Task requirements. Retype everything in the entries from the line containing "genus: Cyperus" down to the end of the entries, both ends included. Leave the pictures out of your answer.

Working data.

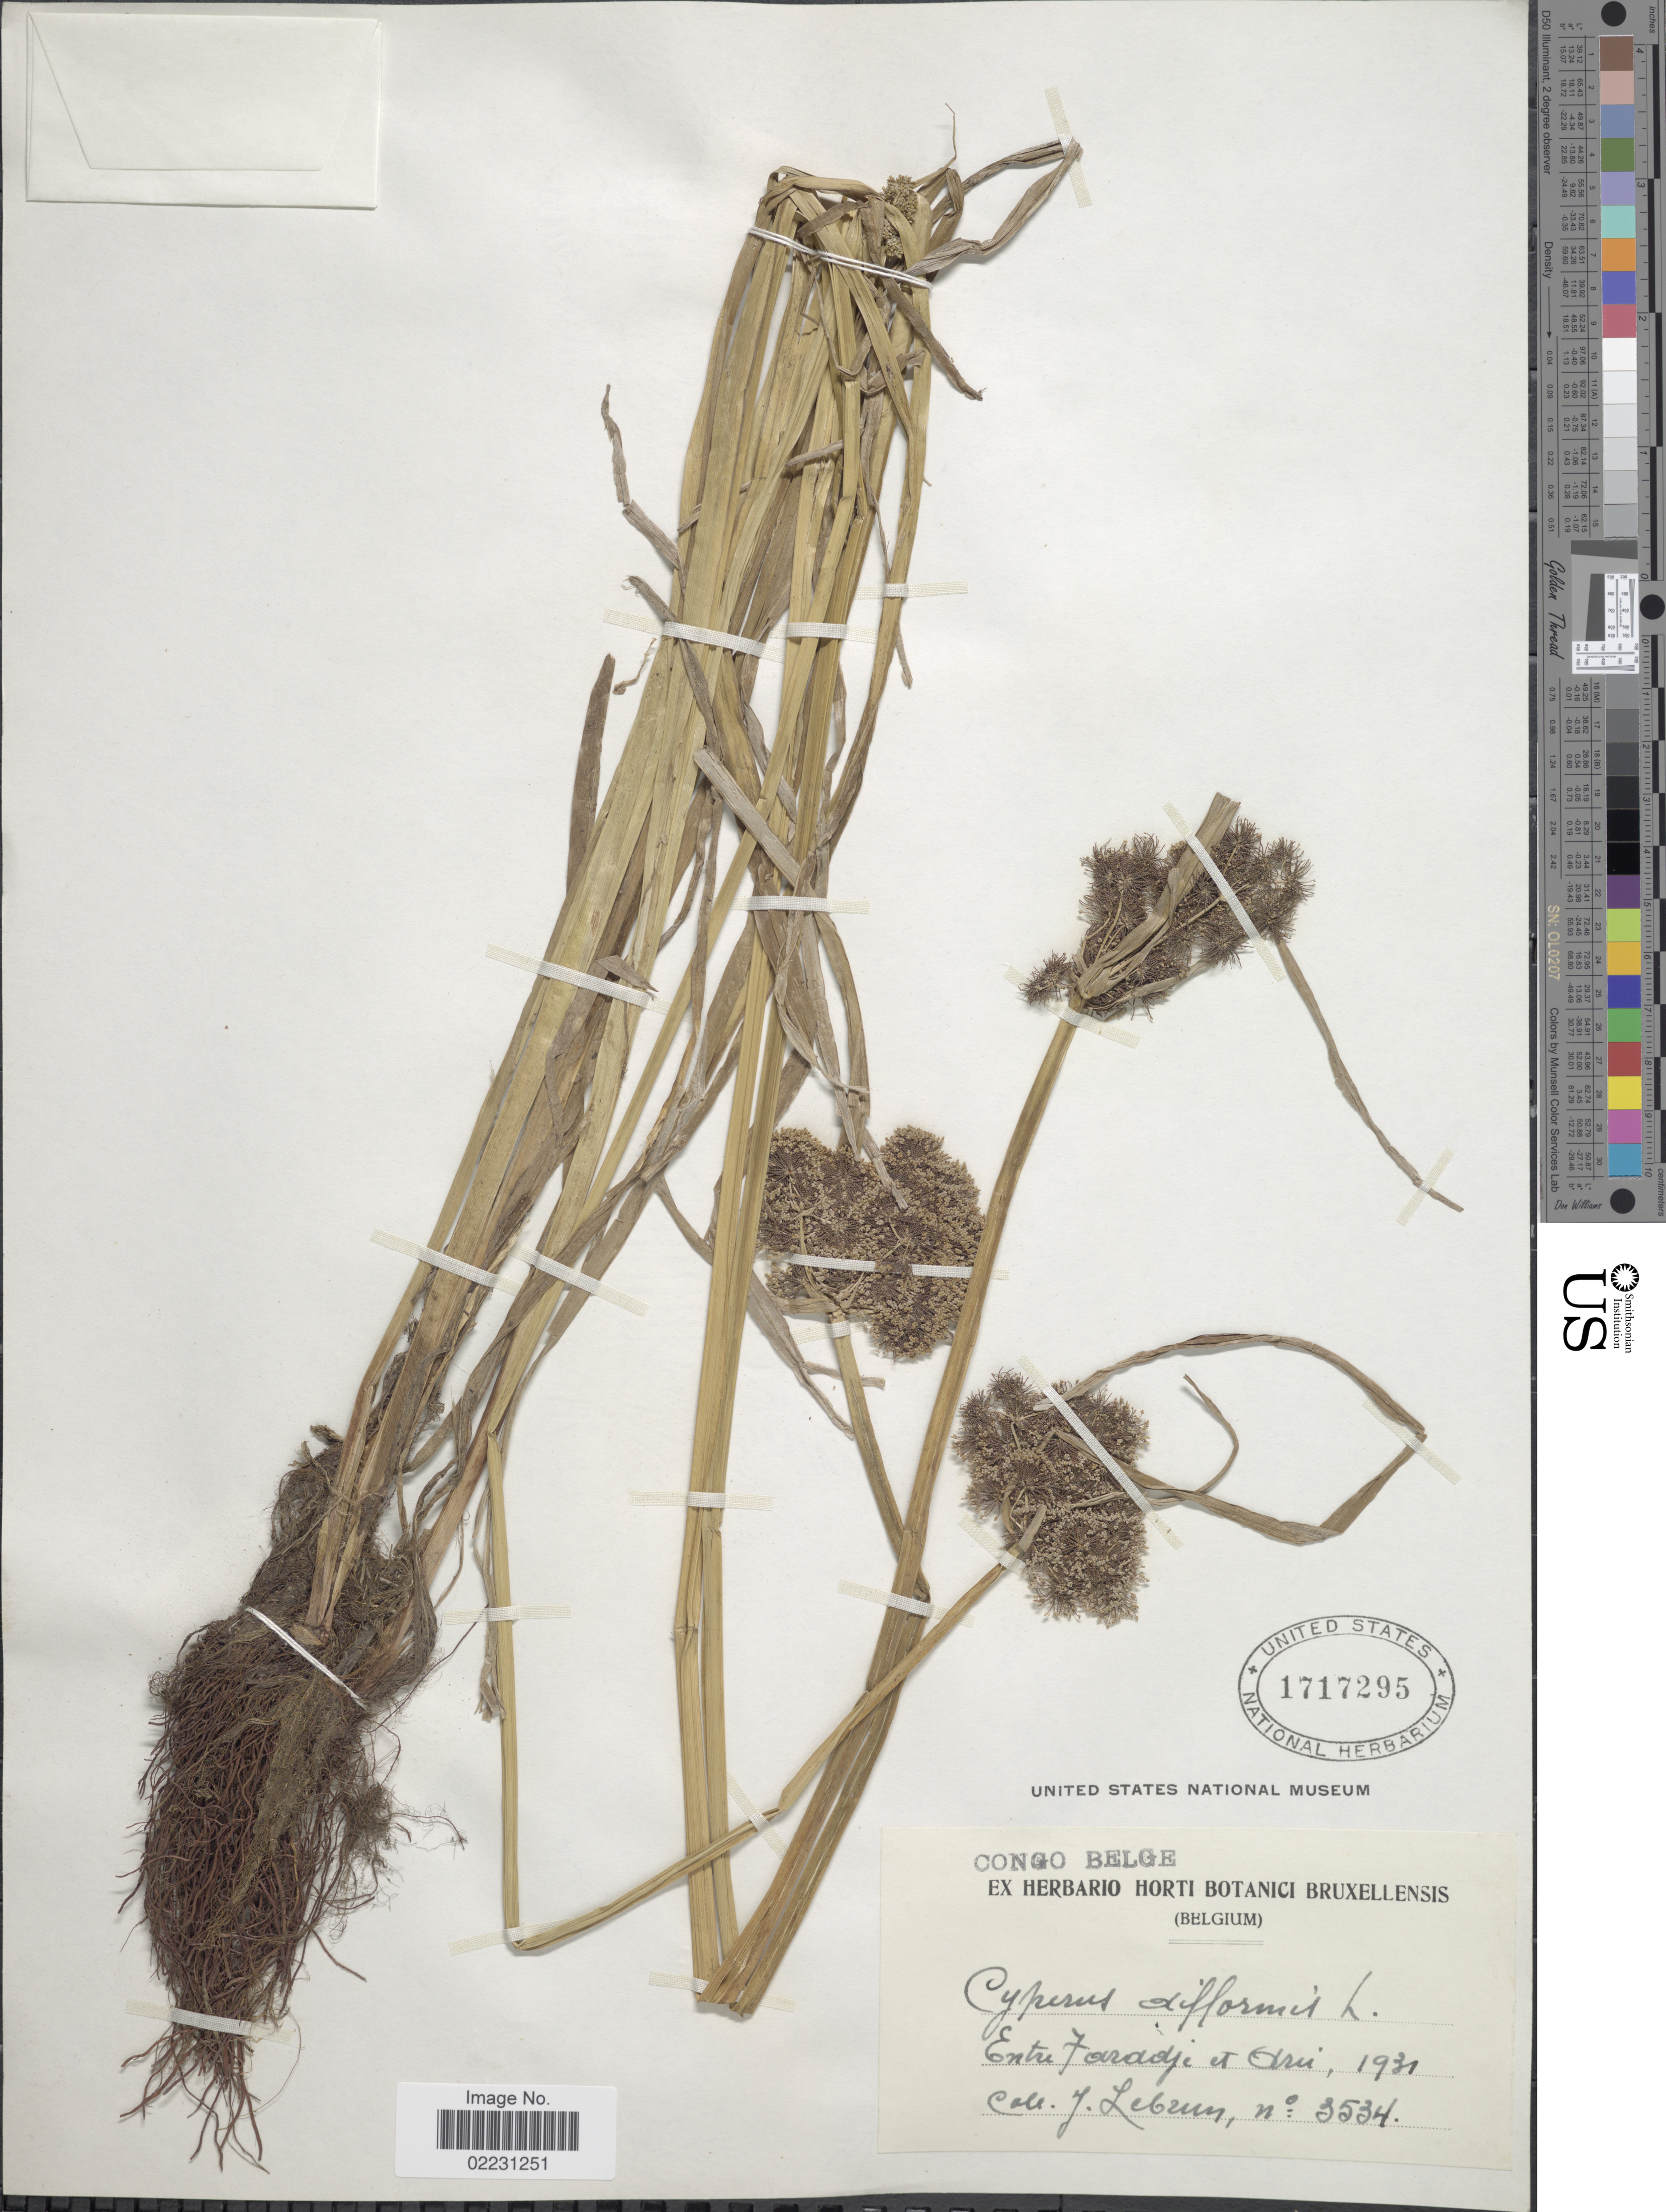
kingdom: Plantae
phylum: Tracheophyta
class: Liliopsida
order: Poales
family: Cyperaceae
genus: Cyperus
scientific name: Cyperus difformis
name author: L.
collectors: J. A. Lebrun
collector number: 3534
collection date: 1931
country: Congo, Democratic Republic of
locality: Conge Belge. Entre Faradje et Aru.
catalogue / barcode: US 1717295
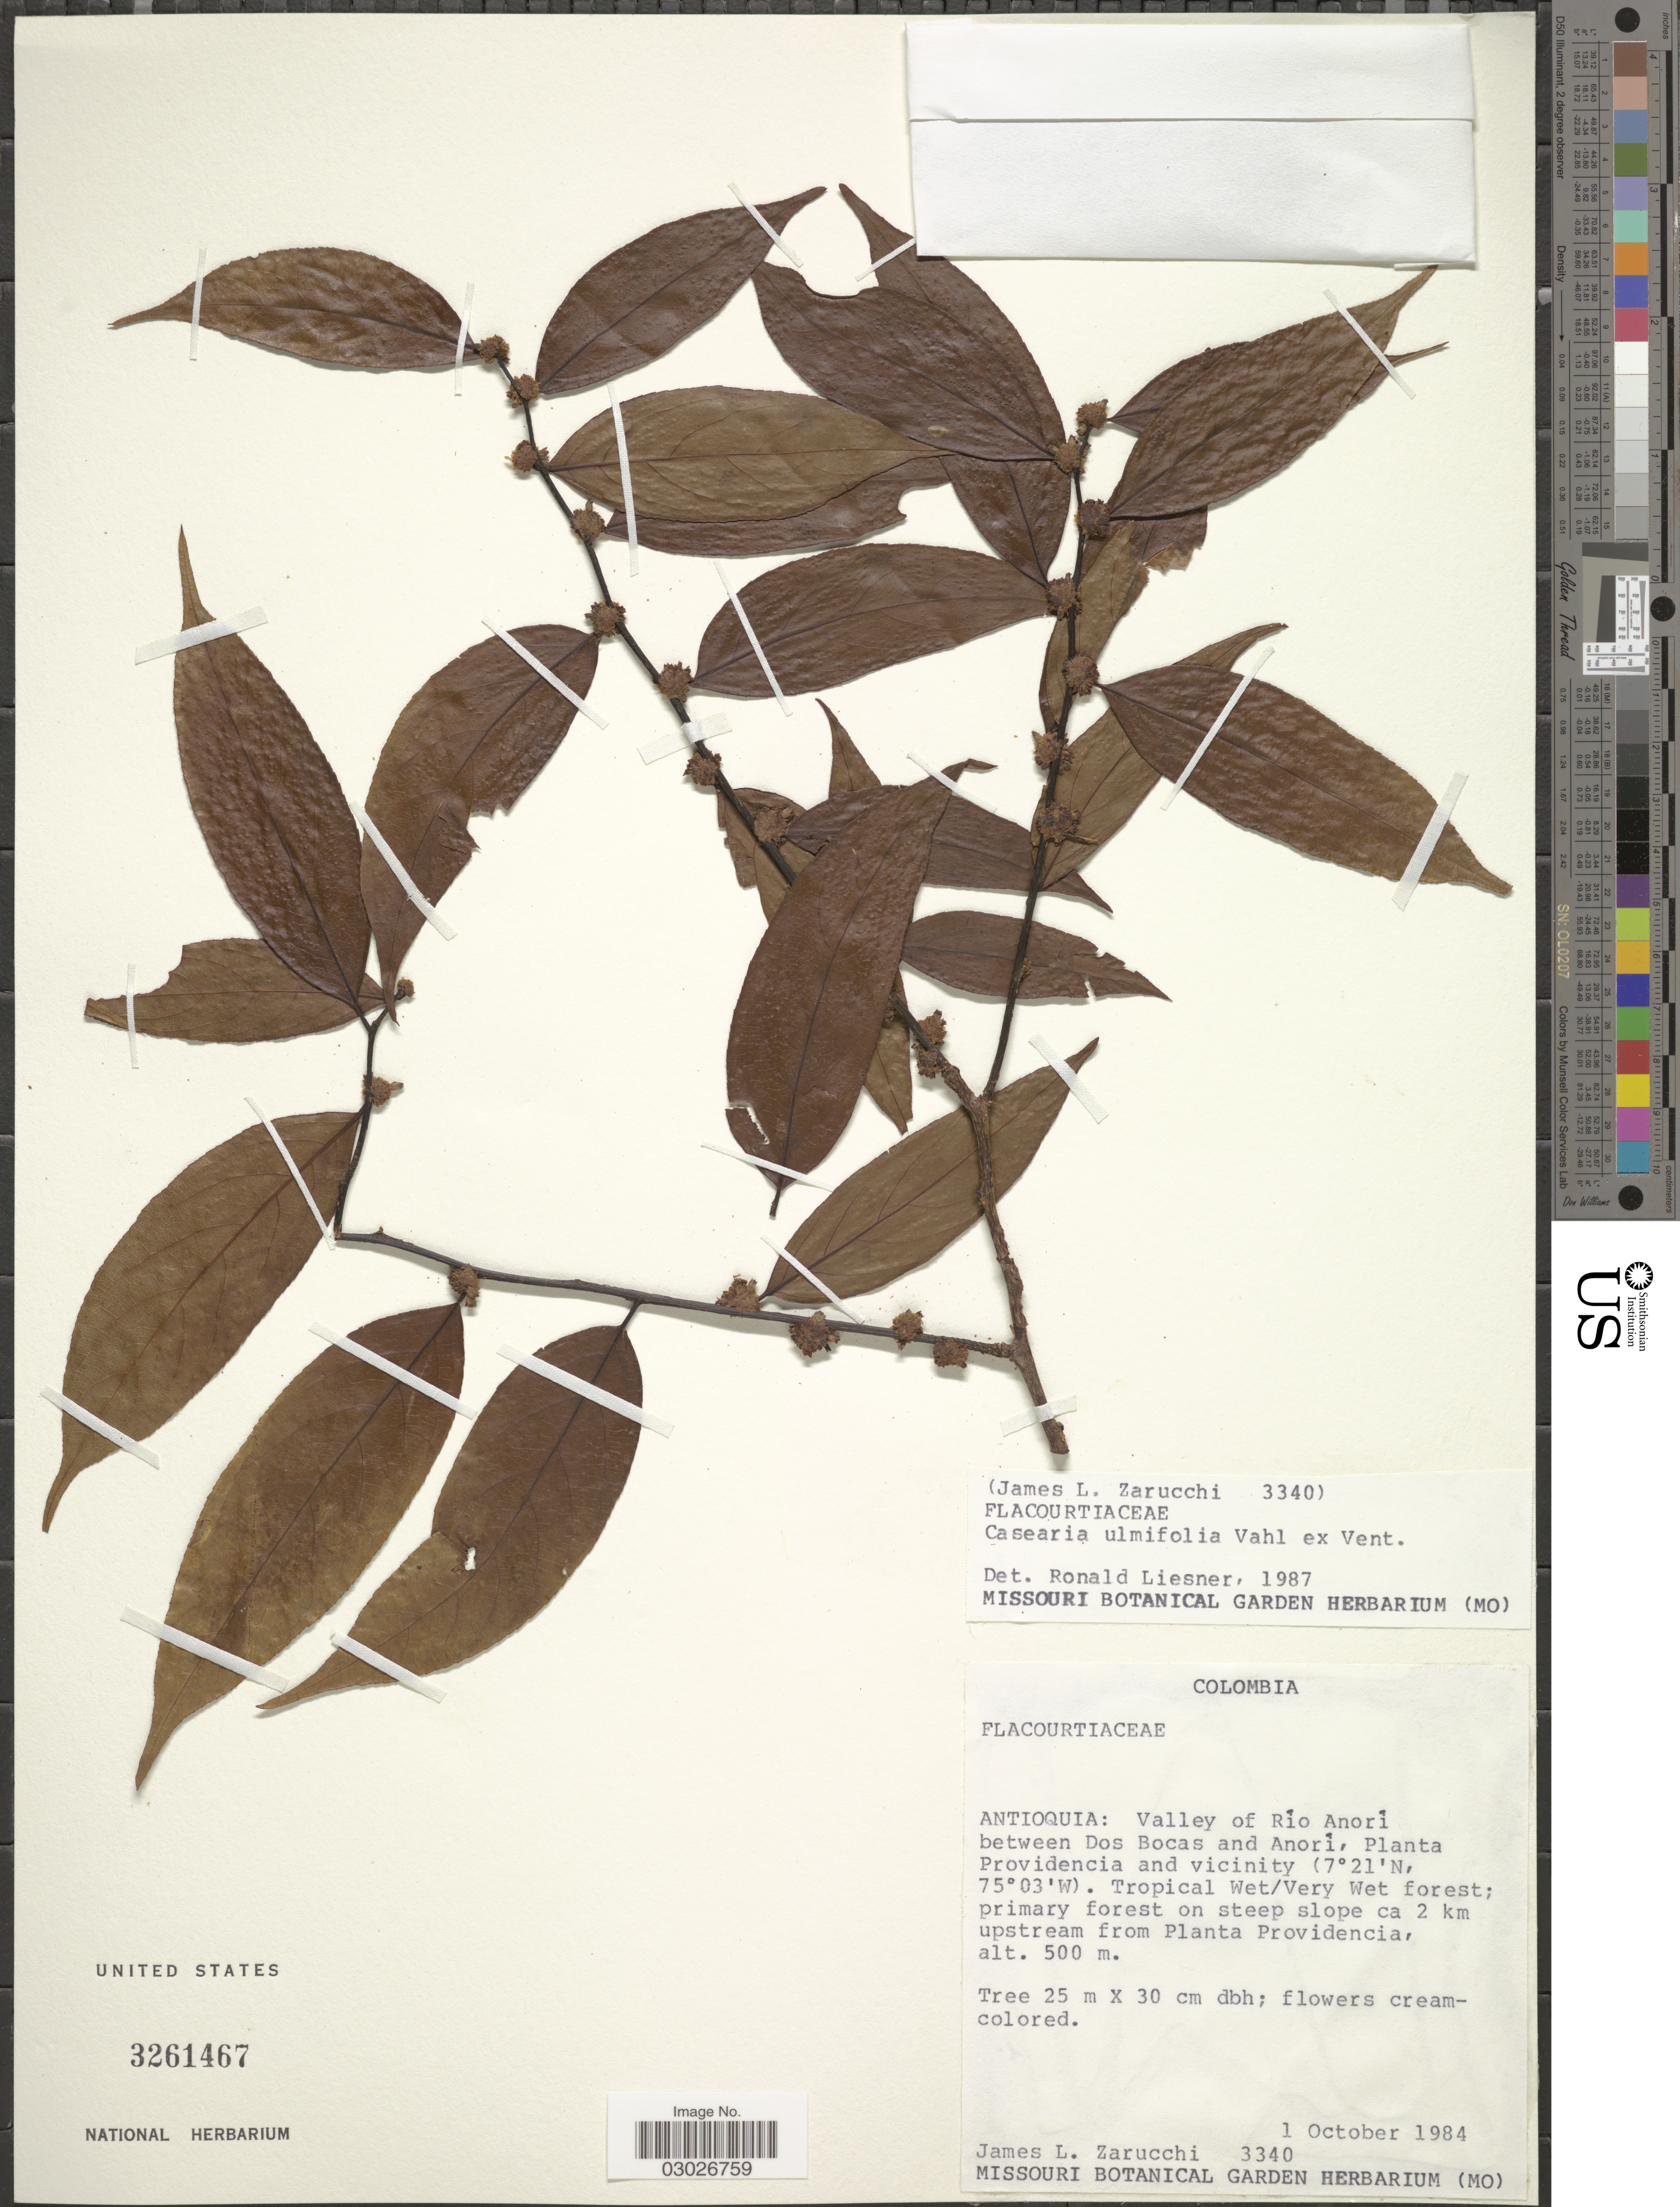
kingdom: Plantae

Exercise response.
genus: Cyperus
scientific name: Cyperus difformis
name author: L.
collectors: J. A. Lebrun
collector number: 3534
collection date: 1931
country: Congo, Democratic Republic of
locality: Conge Belge. Entre Faradje et Aru.
catalogue / barcode: US 1717295
kingdom: Plantae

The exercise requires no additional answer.